● **Job**
Write out exactly the lines of the entries below from the one holding "X40227Y-27471D02*" to the one holding "X26806Y-27182D01*", inclusive, and leave out all other lines.
[Opening Supplied records section]
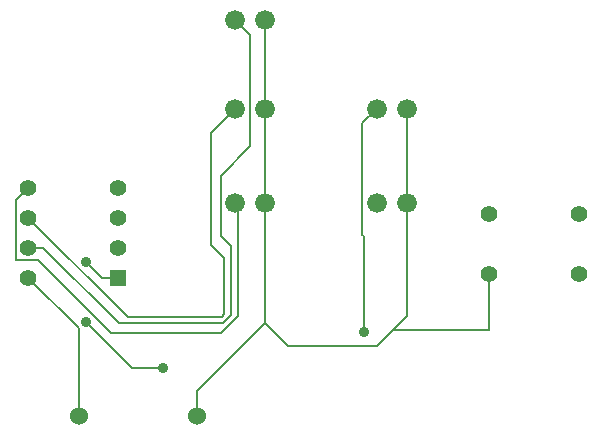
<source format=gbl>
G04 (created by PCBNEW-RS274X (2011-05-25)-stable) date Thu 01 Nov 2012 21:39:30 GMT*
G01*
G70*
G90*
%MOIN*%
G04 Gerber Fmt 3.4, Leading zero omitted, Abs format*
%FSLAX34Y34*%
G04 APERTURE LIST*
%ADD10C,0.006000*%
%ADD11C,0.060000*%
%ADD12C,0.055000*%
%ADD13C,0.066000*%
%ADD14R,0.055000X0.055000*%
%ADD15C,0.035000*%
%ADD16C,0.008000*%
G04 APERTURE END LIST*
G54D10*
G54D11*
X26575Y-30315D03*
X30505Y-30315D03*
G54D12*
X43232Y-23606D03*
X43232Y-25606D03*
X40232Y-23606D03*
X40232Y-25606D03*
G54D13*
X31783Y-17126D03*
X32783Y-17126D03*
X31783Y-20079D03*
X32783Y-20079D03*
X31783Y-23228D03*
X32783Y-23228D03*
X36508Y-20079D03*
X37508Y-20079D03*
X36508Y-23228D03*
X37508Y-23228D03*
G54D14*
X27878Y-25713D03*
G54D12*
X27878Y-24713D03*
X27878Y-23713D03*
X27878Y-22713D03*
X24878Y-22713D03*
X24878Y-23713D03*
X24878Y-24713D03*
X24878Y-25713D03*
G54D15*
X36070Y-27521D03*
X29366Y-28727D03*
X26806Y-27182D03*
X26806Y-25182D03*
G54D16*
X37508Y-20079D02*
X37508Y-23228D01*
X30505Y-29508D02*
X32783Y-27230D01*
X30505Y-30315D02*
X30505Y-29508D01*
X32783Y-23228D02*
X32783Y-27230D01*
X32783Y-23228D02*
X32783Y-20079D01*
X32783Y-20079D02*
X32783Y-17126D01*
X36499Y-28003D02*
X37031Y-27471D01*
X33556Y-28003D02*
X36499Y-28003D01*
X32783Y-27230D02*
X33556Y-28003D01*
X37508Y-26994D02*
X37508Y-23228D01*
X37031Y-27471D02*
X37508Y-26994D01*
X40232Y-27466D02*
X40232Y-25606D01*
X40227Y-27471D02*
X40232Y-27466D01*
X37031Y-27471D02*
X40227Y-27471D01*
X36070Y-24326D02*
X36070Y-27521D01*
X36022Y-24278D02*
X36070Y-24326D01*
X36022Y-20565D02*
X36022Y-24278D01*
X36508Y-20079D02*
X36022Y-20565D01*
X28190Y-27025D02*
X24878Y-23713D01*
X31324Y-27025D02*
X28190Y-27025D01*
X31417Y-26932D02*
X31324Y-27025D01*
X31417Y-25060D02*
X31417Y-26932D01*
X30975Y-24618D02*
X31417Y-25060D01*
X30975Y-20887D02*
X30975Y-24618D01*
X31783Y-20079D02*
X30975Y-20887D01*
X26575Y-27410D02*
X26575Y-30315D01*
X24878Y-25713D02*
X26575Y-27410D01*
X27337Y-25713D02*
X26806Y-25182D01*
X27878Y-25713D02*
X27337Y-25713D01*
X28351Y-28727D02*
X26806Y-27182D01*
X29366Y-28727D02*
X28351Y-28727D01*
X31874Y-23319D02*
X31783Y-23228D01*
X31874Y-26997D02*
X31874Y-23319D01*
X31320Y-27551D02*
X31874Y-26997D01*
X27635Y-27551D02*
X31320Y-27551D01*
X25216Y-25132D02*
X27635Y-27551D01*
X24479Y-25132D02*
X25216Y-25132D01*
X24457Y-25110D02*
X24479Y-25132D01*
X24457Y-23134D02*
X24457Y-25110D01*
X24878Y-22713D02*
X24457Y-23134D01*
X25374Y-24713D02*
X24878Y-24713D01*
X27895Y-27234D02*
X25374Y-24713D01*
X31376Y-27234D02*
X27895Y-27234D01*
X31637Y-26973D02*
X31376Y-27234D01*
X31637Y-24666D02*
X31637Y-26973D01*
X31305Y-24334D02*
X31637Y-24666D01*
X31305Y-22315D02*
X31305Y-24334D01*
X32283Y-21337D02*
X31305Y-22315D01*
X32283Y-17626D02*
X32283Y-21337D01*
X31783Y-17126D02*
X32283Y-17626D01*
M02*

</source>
[Closing Supplied records section]
[Opening Supplied records section]
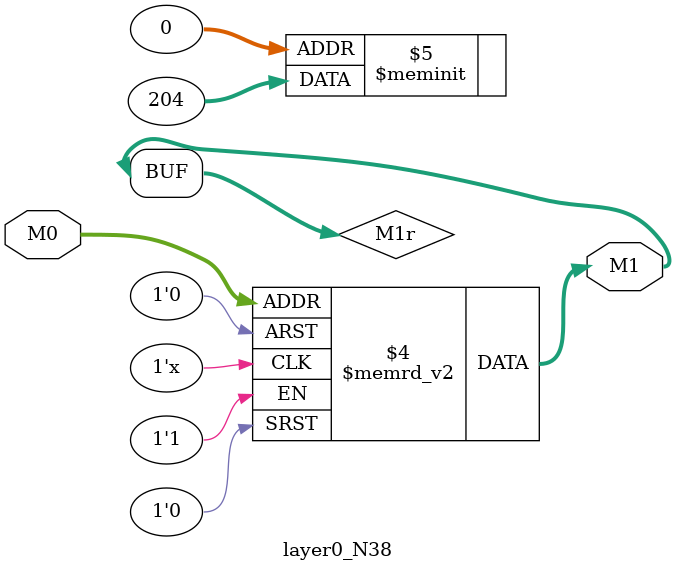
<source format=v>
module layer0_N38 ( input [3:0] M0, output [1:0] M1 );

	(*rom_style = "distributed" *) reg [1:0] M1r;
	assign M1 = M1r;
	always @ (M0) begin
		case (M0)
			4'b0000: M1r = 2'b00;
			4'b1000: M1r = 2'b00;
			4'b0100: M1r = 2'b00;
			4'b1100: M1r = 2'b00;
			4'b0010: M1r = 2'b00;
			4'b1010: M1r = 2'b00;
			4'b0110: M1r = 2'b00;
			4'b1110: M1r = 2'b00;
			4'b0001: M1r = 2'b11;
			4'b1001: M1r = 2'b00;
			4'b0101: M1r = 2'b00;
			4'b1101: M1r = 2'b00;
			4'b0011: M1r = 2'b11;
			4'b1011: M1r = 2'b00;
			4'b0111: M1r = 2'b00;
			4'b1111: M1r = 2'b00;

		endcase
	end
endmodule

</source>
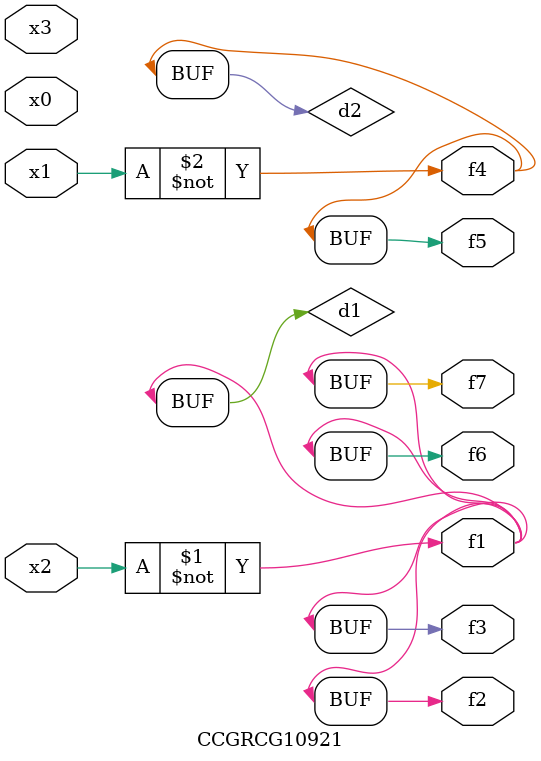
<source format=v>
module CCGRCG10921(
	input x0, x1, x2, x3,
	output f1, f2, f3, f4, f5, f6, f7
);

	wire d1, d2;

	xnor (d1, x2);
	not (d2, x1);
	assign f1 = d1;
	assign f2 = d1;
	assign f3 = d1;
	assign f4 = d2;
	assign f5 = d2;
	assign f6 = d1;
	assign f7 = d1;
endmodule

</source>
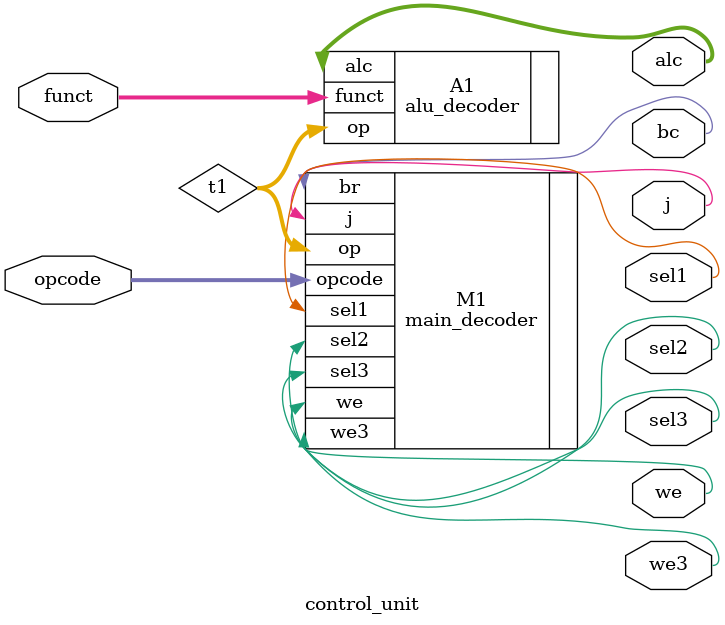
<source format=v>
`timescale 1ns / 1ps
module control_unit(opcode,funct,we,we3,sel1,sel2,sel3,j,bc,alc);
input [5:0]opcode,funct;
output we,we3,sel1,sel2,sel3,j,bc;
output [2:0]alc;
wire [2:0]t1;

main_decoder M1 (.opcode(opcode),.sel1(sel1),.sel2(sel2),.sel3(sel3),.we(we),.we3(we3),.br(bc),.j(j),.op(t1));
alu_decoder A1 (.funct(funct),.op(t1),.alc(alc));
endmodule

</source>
[Closing Supplied records section]
● **Reply**
X40227Y-27471D02*
X40232Y-27466D01*
X37031Y-27471D02*
X40227Y-27471D01*
X36070Y-24326D02*
X36070Y-27521D01*
X36022Y-24278D02*
X36070Y-24326D01*
X36022Y-20565D02*
X36022Y-24278D01*
X36508Y-20079D02*
X36022Y-20565D01*
X28190Y-27025D02*
X24878Y-23713D01*
X31324Y-27025D02*
X28190Y-27025D01*
X31417Y-26932D02*
X31324Y-27025D01*
X31417Y-25060D02*
X31417Y-26932D01*
X30975Y-24618D02*
X31417Y-25060D01*
X30975Y-20887D02*
X30975Y-24618D01*
X31783Y-20079D02*
X30975Y-20887D01*
X26575Y-27410D02*
X26575Y-30315D01*
X24878Y-25713D02*
X26575Y-27410D01*
X27337Y-25713D02*
X26806Y-25182D01*
X27878Y-25713D02*
X27337Y-25713D01*
X28351Y-28727D02*
X26806Y-27182D01*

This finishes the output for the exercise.